そう思って告げると、まろは意外にも「…あー」と小さく理解を示すような声を漏らした。
「りうらは危なかったな、ぎりぎりご褒美回避したけど」
「りうら!? あいつもそのご褒美制度に参加してんの!?」
「惜しかったなーあと1点やったんやけどな」
眼鏡の奥の目を細めて笑うまろ。
その目に何か嫌な予感が胸をよぎった。
「……何かあったな?」
確信に似た思いでじと目で尋ねたけれど、まろは慌てふためくこともなく口角を上げて余裕の笑みを見せるばかりだ。
「未遂未遂」
「『未遂』!? ほらやっぱり足元掬われそうになってんじゃん!」
「次は90点ボーダーにしといた方がえぇかもな。りうらだけはほんまに超えてきそう」
んはははは、なんて楽しそうに笑うまろに、呆れたため息しか出てこない。
りうらなら…いやいむしょーだって、いつか本気を出したら90点を超えてくるくらいやってのけそうなものだ。
俺らみたいな年の大人からしたら、若さってやつは本当に限界を知らないから怖い。
それでもまろが焦る様子もなくあいつらに好き勝手させておける理由を、俺は知ってる。
そして俺にこんな話を何でもないことのようにしてくる理由も。
「…お前、本当に俺のこと好きだよな」
小さく呟いて、隣に並んだ。
同じように壁に背を預けると、ピンクのカーディガン越しにもひやりとした感覚が伝わってくる。
分かってるよ。
お前が子供たちに好き勝手させて野放しにしておけるのは、自分の気持ちが絶対に揺るがないって分かってるからだよな。
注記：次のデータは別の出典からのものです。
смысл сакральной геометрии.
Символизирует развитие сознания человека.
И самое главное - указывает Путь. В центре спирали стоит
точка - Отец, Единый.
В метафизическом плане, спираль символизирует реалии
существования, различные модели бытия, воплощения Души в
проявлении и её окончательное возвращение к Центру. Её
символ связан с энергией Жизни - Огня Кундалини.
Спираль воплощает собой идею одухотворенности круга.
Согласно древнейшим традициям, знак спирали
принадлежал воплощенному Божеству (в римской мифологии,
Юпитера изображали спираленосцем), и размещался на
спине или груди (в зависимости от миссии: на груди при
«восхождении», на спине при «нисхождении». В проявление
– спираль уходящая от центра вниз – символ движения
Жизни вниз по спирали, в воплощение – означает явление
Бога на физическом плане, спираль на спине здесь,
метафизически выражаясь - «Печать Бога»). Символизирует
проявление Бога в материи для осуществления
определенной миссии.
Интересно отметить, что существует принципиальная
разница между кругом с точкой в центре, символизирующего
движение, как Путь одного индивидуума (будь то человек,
動かされることも揺さぶられることもない確固たる思い。
それが自分に向いているという自覚も、俺の中には確かにある。
「ところでまろ、ご褒美欲しがるのは子供だけじゃないんですけど」
少しだけ前かがみになりながら、隣の青い瞳を覗き込む。
眼鏡の奥のそれがこちらを捕え返したかと思うと、無言で言葉の先を促された。
「視聴覚室から3往復して機材運んでー、だるいし腕痛いし最悪。俺めっちゃ頑張った今日」
わざとらしく子供じみた声と口調で言うと、隣から長い腕が伸びてくる。
くしゃくしゃと俺のピンク色の髪を掻き回し、「はいはいえらいえらい」なんて適当にあしらうような言い方で、労いにもならないような言葉を寄越された。
…そうじゃないだろ。
今時高校生だって頭撫でられたくらいじゃ喜ばねぇわ。
むっと唇を尖らせて、俺もまろの方へ手を伸ばす。
第2ボタンまで開いたシャツをぐっと掴むと、そのまま引き寄せるようにキスをした。
重ね合わせた唇から感じるまろの口内に残された煙草の残り香に、頭がくらくらする。
互いに舌を絡ませて、そんなキスに溺れるように目を伏せた。